# Document segment:
━━━━━━━━━━━━━━━━━━━━

One thing I confirmed is, we definitely need different PHY sequence for using
2L. The current PHY settings are for 4L, so limiting the lane count from the
controller is going to be problematic. And AER errors might be due to that as
well.

We need to investigate on enabling 4L.

- Mani
Johan Hovold July 11, 2024, 4:59 p.m. UTC | #8
On Thu, Jul 11, 2024 at 10:11:53PM +0530, Manivannan Sadhasivam wrote:
> On Thu, Jul 11, 2024 at 09:49:52PM +0530, Manivannan Sadhasivam wrote:
> > On Thu, Jul 11, 2024 at 05:01:15PM +0200, Johan Hovold wrote:

> > > > Also note that the errors happen also without this patch applied, they
> > > > are just being reported now.

> > > Perhaps something is off because we're running the link at half width?
> > 
> > My hunch is the PHY settings. But Abel cross checked the PHY settings with
> > internal documentation and they seem to match. Also, Qcom submitted a series
> > that is supposed to fix stability issues with Gen4 [1]. With this series, Gen 4
> > x4 setup is working on SA8775P-RIDE board as reported by Qcom. But Abel
> > confirmed that it didn't help him with the link downgrade issue.
> > 
> > Perhaps you can give it a try and see if it makes any difference for
> > this issue?

If there are known issues with running at Gen4 speed without that
series, then it seems quite likely that doing so anyway could also cause
correctable errors.

Unfortunately, I get a hypervisor reset when I tried booting with that
series so there appears to be some implicit dependency on something
else (e.g. the 4l stuff).

> One thing I confirmed is, we definitely need different PHY sequence for using
> 2L. The current PHY settings are for 4L, so limiting the lane count from the
> controller is going to be problematic. And AER errors might be due to that as
> well.

Another good point. But we currently use the
"qcom,x1e80100-qmp-gen4x2-pcie-phy" settings. Shouldn't those be for x2,
and then Abel has another series that adds the x4 settings? Or are you
saying that the currently merged "gen4x2" settings are really for 4l?

━━━━━━━━━━━━━━━━━━━━

# Dataset extract:
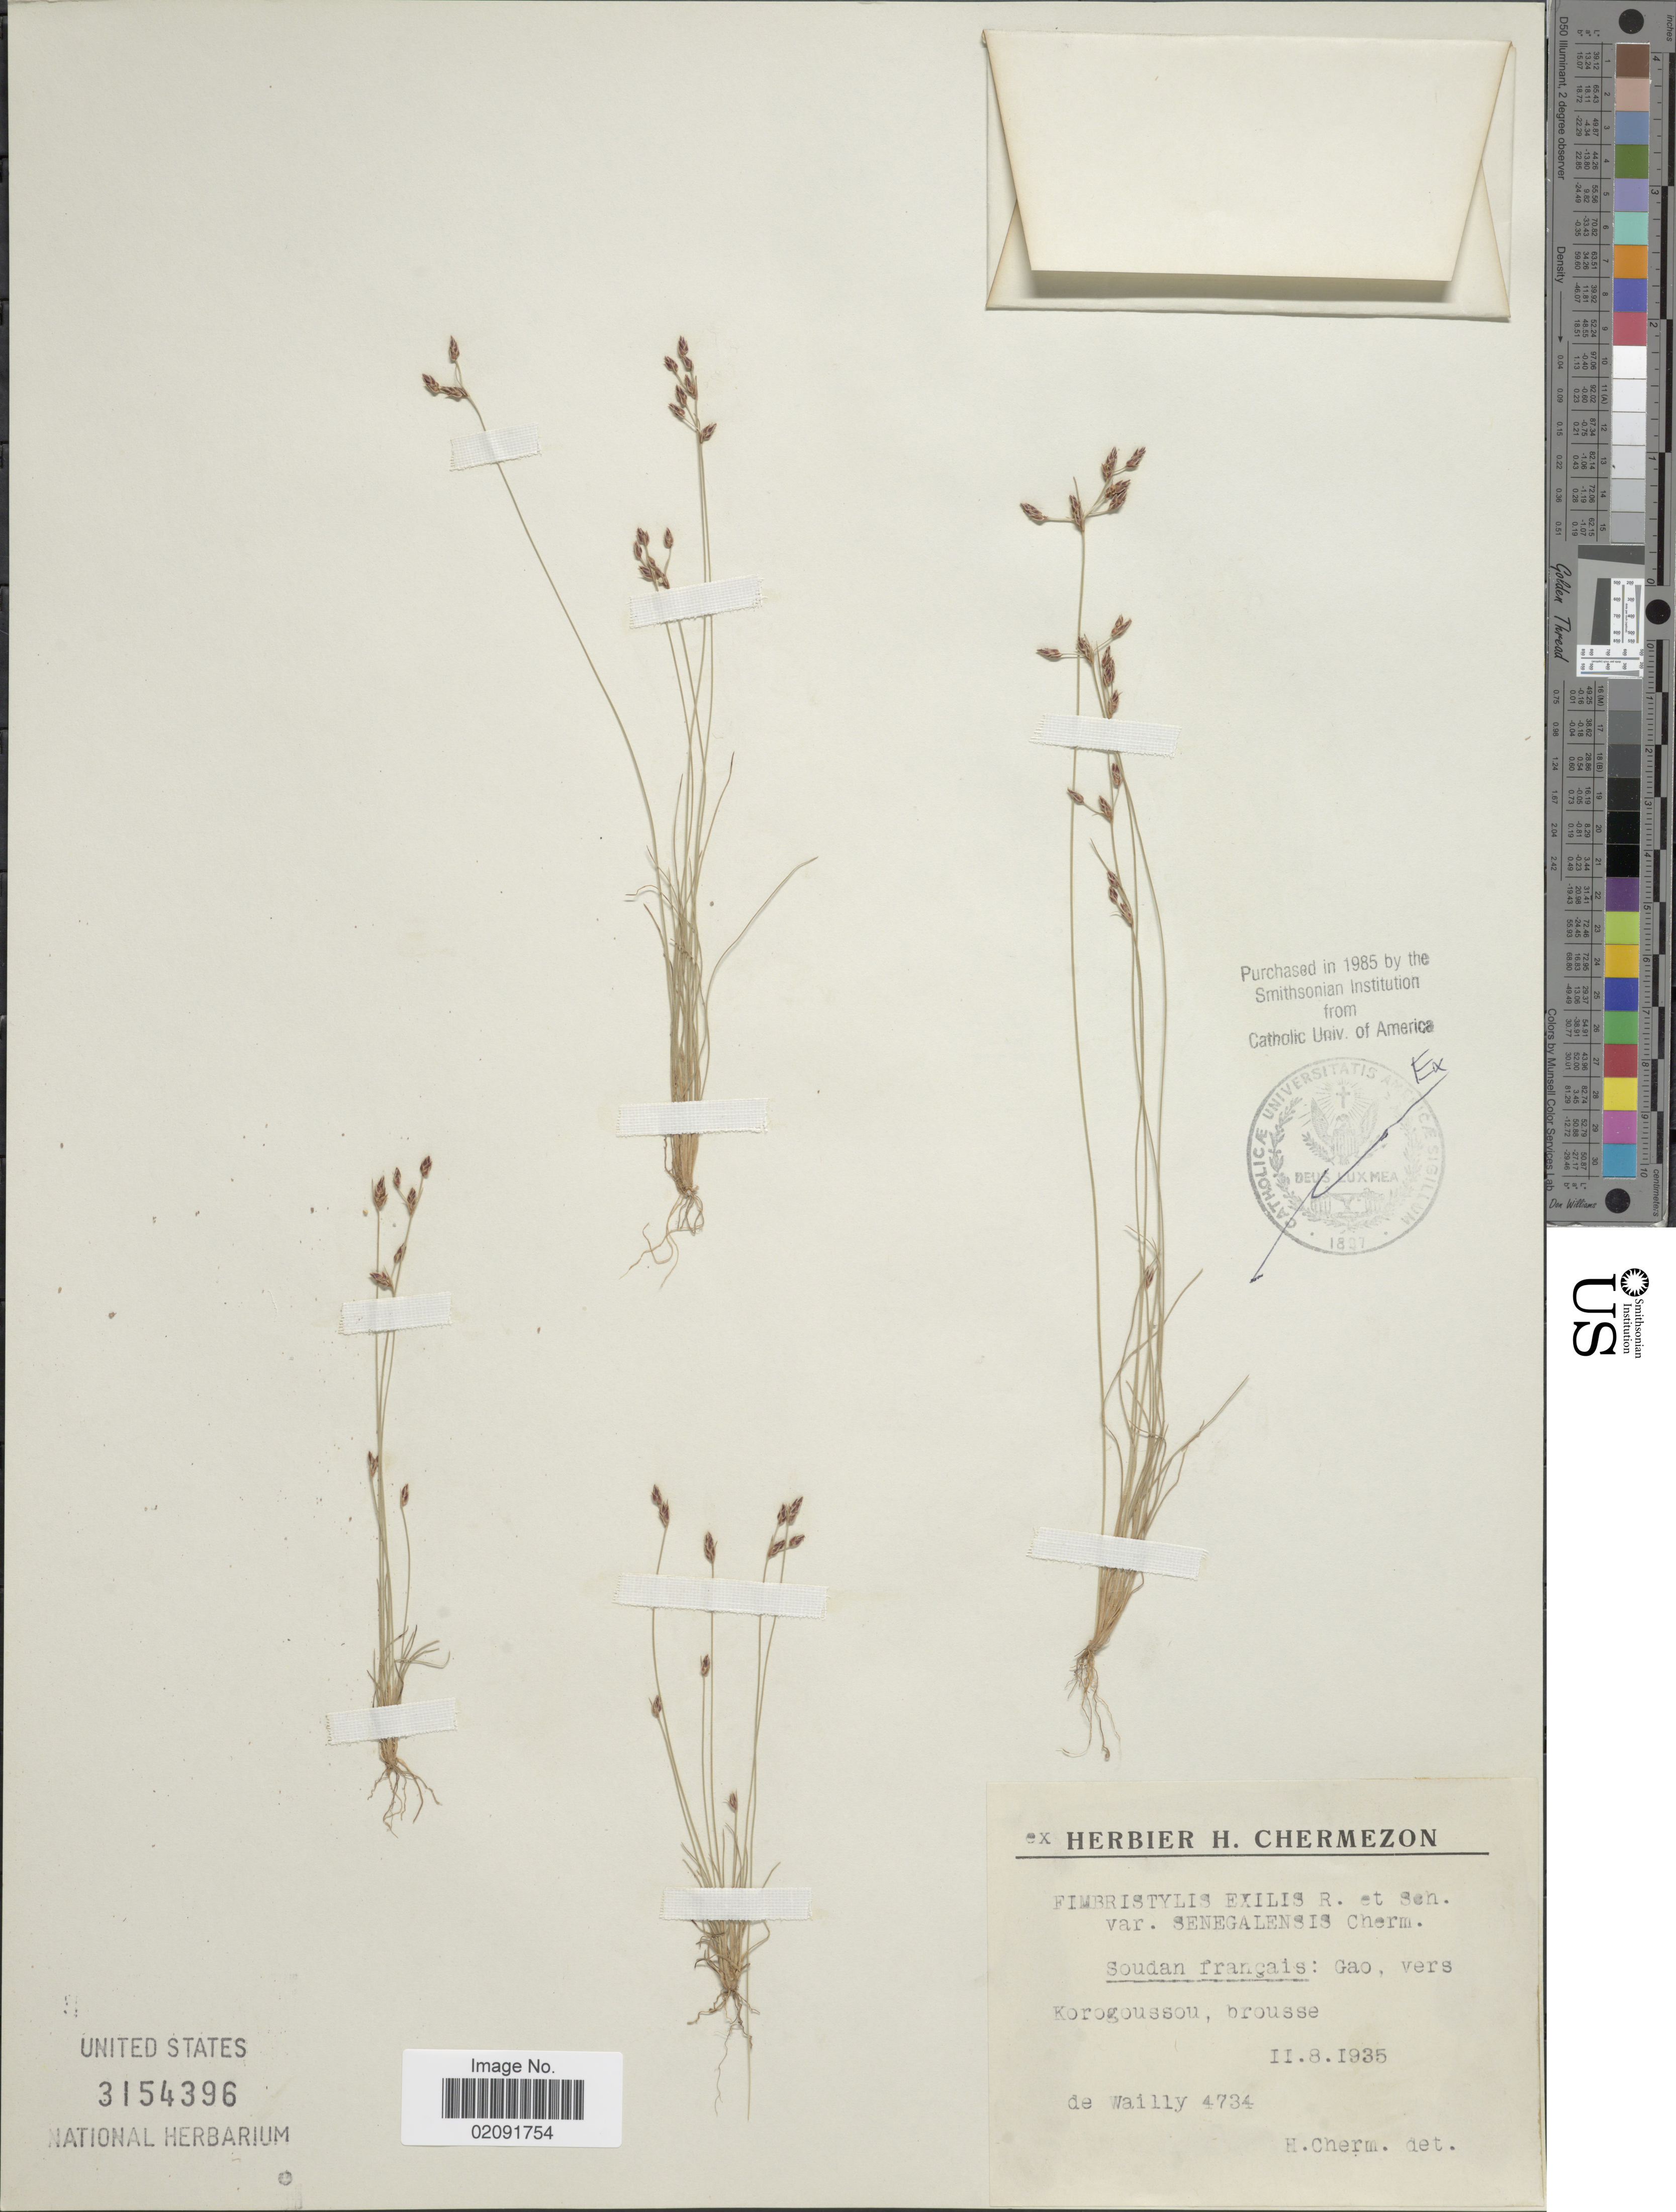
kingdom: Plantae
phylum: Tracheophyta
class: Liliopsida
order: Poales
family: Cyperaceae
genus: Bulbostylis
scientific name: Bulbostylis hispidula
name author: (Vahl) R.W. Haines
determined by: Strong, Mark T., (BOT), Smithsonian Institution - National Museum of Natural History (UNITED STATES)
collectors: de Wailly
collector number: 4734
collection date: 1935-08-11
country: Mali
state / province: Gao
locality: Soudan francais: vers Korogoussou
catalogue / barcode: US 3154396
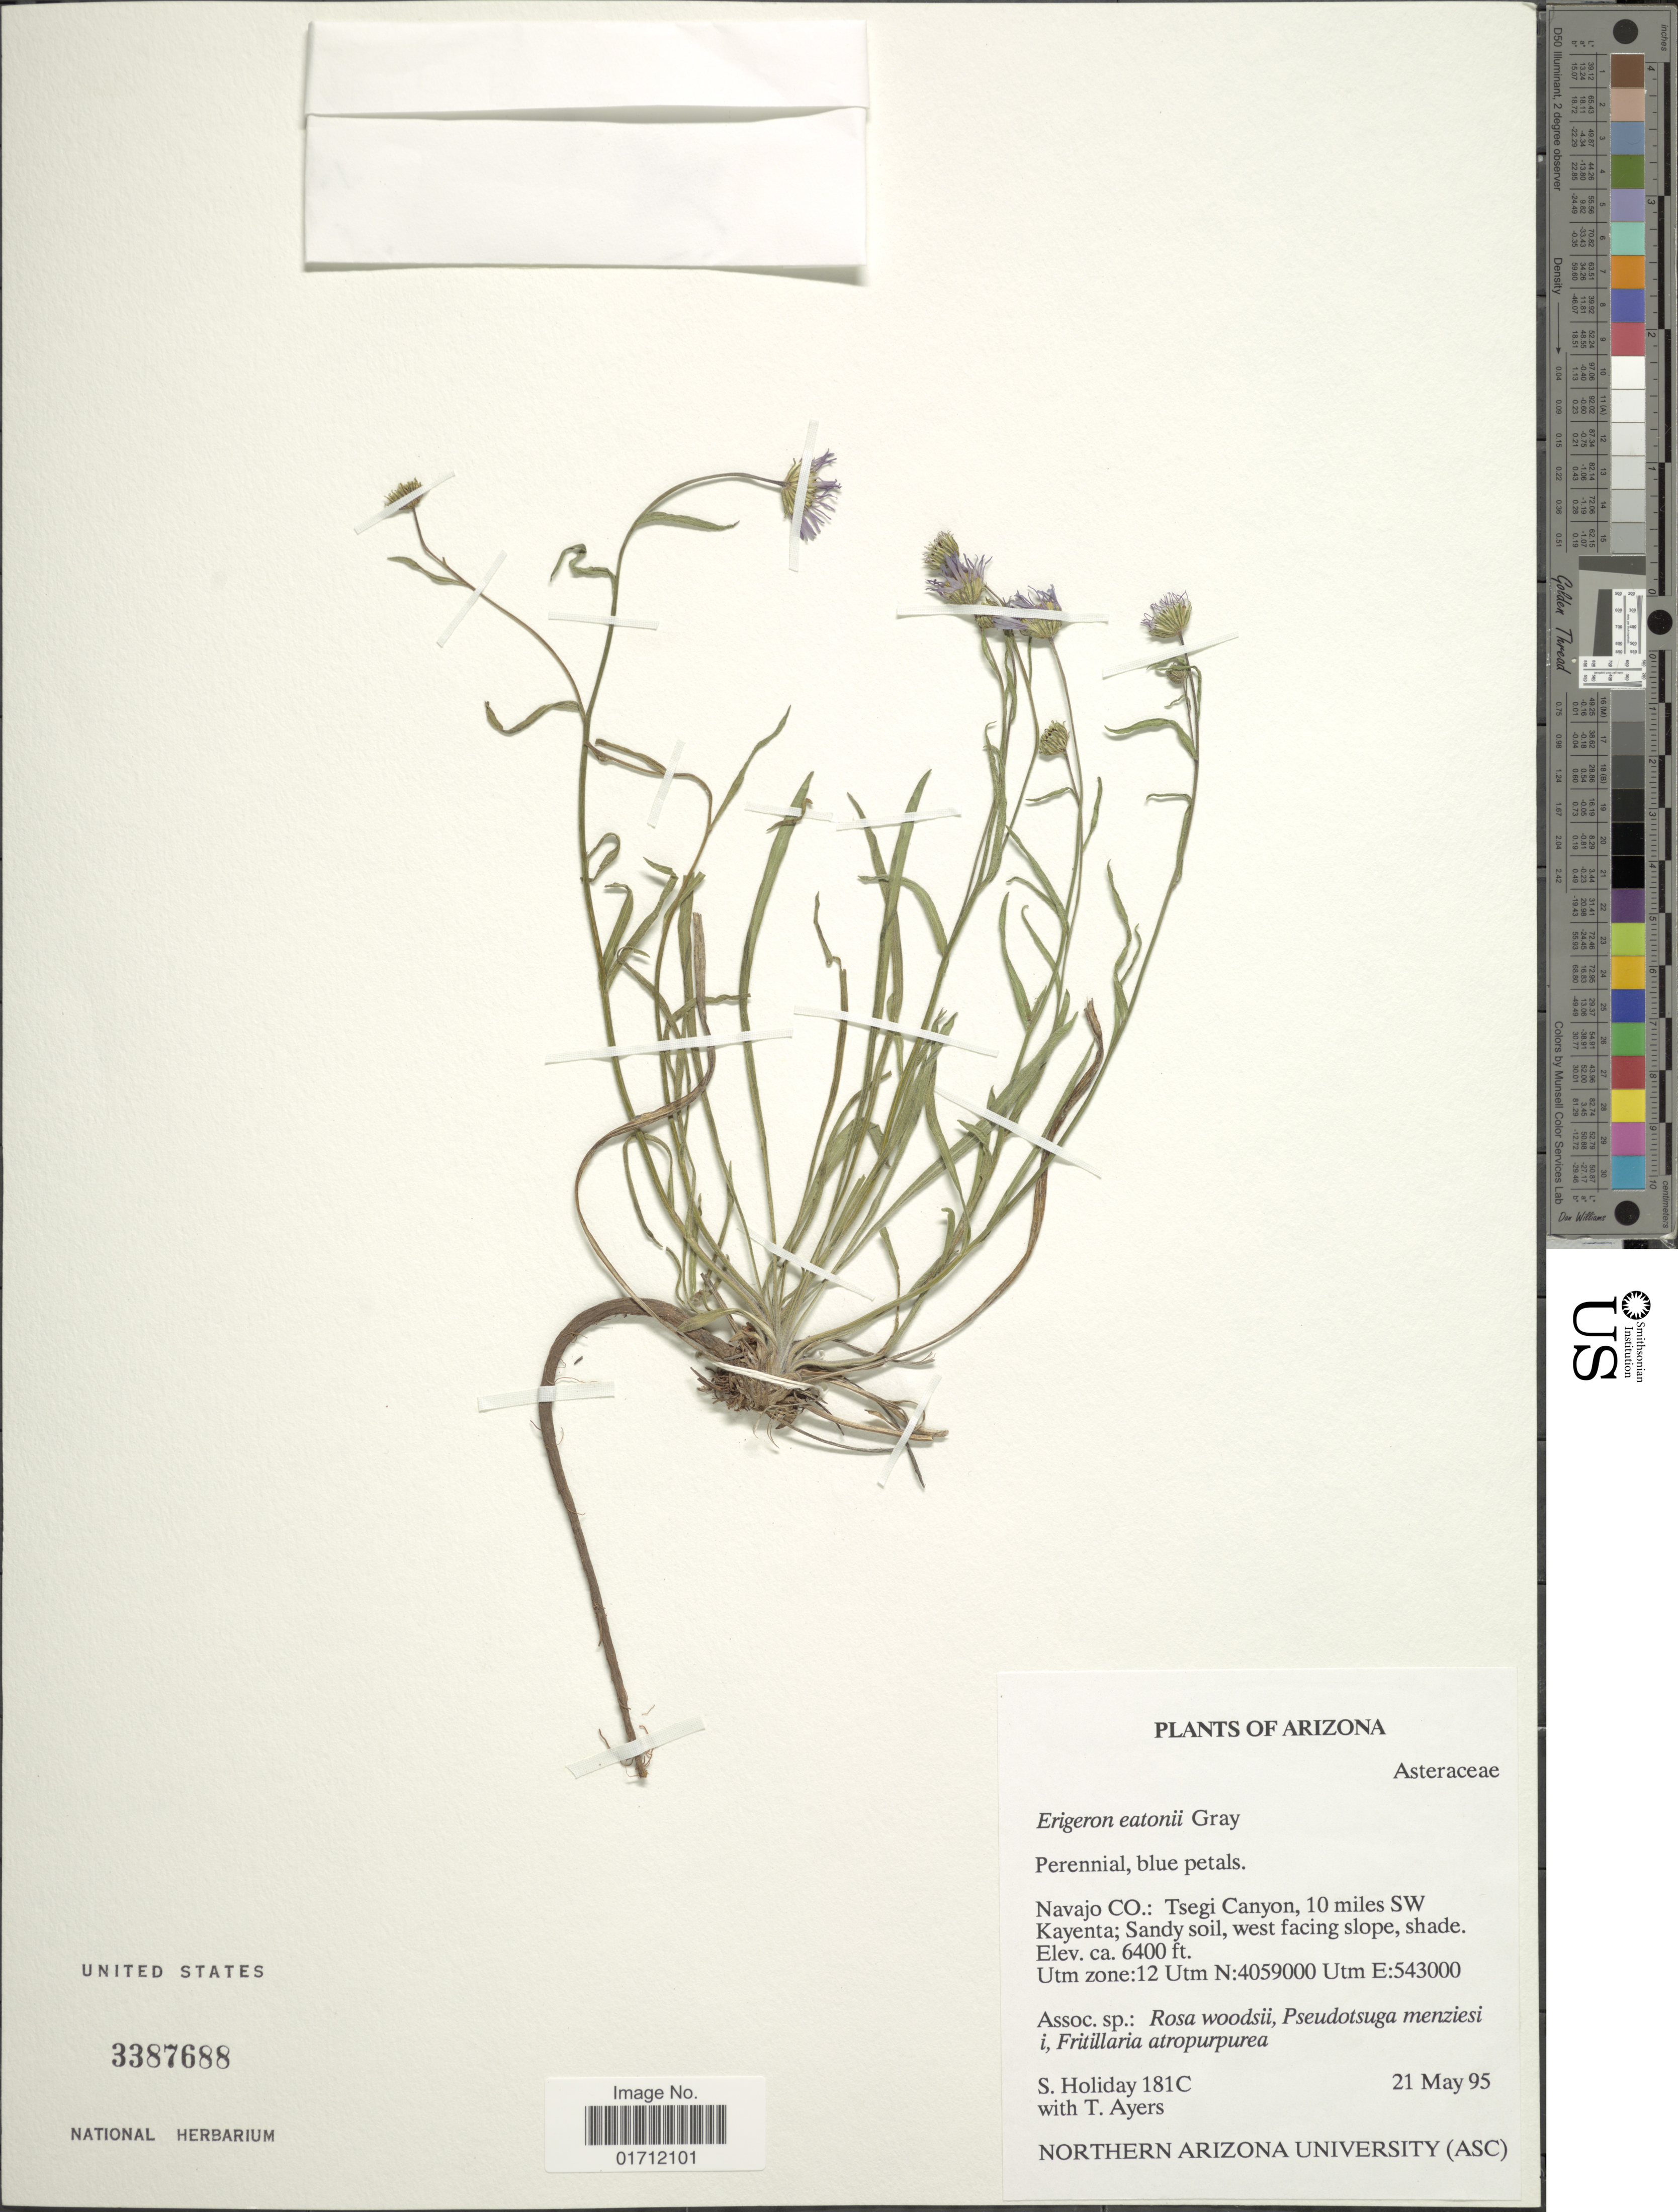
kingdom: Plantae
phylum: Tracheophyta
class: Magnoliopsida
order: Asterales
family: Asteraceae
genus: Erigeron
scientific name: Erigeron eatonii var. eatonii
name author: A. Gray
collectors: S. Holiday & T. J. Ayers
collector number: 181C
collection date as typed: Transcribed d/m/y: 21/5/95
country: United States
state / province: Arizona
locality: Navajo Co.: Tsegi Canyon, 10 miles SW Kayenta.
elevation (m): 1951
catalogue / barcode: US 3387688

━━━━━━━━━━━━━━━━━━━━

# What to do:
- 1) List every time of day that appears in the PCIe lane thread, each with its time zone or UTC offset as shown.
- 2) Resume the PCIe lane thread from the point where it stops.

# Results by task:
- 1)
- 4:59 p.m. UTC
- 10:11:53PM +0530
- 09:49:52PM +0530
- 05:01:15PM +0200

- 2)
Johan
Johan Hovold July 12, 2024, 8:20 a.m. UTC | #9
On Thu, Jul 11, 2024 at 06:59:22PM +0200, Johan Hovold wrote:
> On Thu, Jul 11, 2024 at 10:11:53PM +0530, Manivannan Sadhasivam wrote:
> > On Thu, Jul 11, 2024 at 09:49:52PM +0530, Manivannan Sadhasivam wrote:

> > > My hunch is the PHY settings. But Abel cross checked the PHY settings with
> > > internal documentation and they seem to match. Also, Qcom submitted a series
> > > that is supposed to fix stability issues with Gen4 [1]. With this series, Gen 4
> > > x4 setup is working on SA8775P-RIDE board as reported by Qcom. But Abel
> > > confirmed that it didn't help him with the link downgrade issue.
> > > 
> > > Perhaps you can give it a try and see if it makes any difference for
> > > this issue?
> 
> If there are known issues with running at Gen4 speed without that
> series, then it seems quite likely that doing so anyway could also cause
> correctable errors.
> 
> Unfortunately, I get a hypervisor reset when I tried booting with that
> series so there appears to be some implicit dependency on something
> else (e.g. the 4l stuff).

The first patch in that series breaks icc handling, which crashes
machines like the X13s and the x1e80100 CRD on boot. I've just reported
this here:

	https://lore.kernel.org/lkml/ZpDlf5xD035x2DqL@hovoldconsulting.com/

With that fixed, and with the hacky dependency on having max-link-speed
specified in the DT for the series to have any affect at all, the gen4
stability series indeed seems to make the AER error go away (Abel just
confirmed using a branch I'd prepared).

Let's try to get that series in shape and merged in some form as
everyone will be hitting these Correctable Errors currently with the
NVMe on x1e80100.

Johan
Manivannan Sadhasivam July 12, 2024, 1:31 p.m. UTC | #10
On Fri, Jul 12, 2024 at 10:20:24AM +0200, Johan Hovold wrote:
> On Thu, Jul 11, 2024 at 06:59:22PM +0200, Johan Hovold wrote:
> > On Thu, Jul 11, 2024 at 10:11:53PM +0530, Manivannan Sadhasivam wrote:
> > > On Thu, Jul 11, 2024 at 09:49:52PM +0530, Manivannan Sadhasivam wrote:
> 
> > > > My hunch is the PHY settings. But Abel cross checked the PHY settings with
> > > > internal documentation and they seem to match. Also, Qcom submitted a series
> > > > that is supposed to fix stability issues with Gen4 [1]. With this series, Gen 4
> > > > x4 setup is working on SA8775P-RIDE board as reported by Qcom. But Abel
> > > > confirmed that it didn't help him with the link downgrade issue.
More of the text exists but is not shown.